[Extracted page text data]
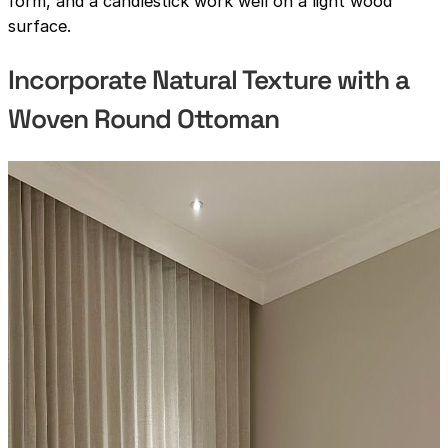
form, and a candlestick work well on a light wood
surface.
Incorporate Natural Texture with a
Woven Round Ottoman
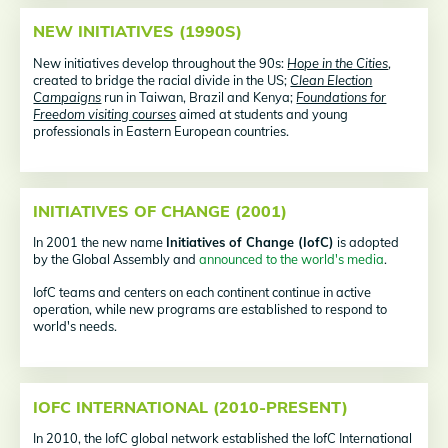
NEW INITIATIVES (1990S)
New initiatives develop throughout the 90s:
Hope in the Cities
,
created to bridge the racial divide in the US;
Clean Election
Campaigns
run in Taiwan, Brazil and Kenya;
Foundations for
Freedom visiting courses
aimed at students and young
professionals in Eastern European countries.
INITIATIVES OF CHANGE (2001)
In 2001 the new name
Initiatives of Change (IofC)
is adopted
by the Global Assembly and
announced to the world's media
.
IofC teams and centers on each continent continue in active
operation, while new programs are established to respond to
world's needs.
IOFC INTERNATIONAL (2010-PRESENT)
In 2010, the IofC global network established the IofC International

Work task
Format the listing as a Markdown table with the columns Row and Text, starting at the line that contains "NEW INITIATIVES (1990S)" and ending at the line that contains "IOFC INTERNATIONAL (2010-PRESENT)". Put each line in its own numbered row and skip any blank lines.

Task output
| Row | Text |
|---|---|
| 1 | NEW INITIATIVES (1990S) |
| 2 | New initiatives develop throughout the 90s: |
| 3 | Hope in the Cities |
| 4 | , |
| 5 | created to bridge the racial divide in the US; |
| 6 | Clean Election |
| 7 | Campaigns |
| 8 | run in Taiwan, Brazil and Kenya; |
| 9 | Foundations for |
| 10 | Freedom visiting courses |
| 11 | aimed at students and young |
| 12 | professionals in Eastern European countries. |
| 13 | INITIATIVES OF CHANGE (2001) |
| 14 | In 2001 the new name |
| 15 | Initiatives of Change (IofC) |
| 16 | is adopted |
| 17 | by the Global Assembly and |
| 18 | announced to the world's media |
| 19 | . |
| 20 | IofC teams and centers on each continent continue in active |
| 21 | operation, while new programs are established to respond to |
| 22 | world's needs. |
| 23 | IOFC INTERNATIONAL (2010-PRESENT) |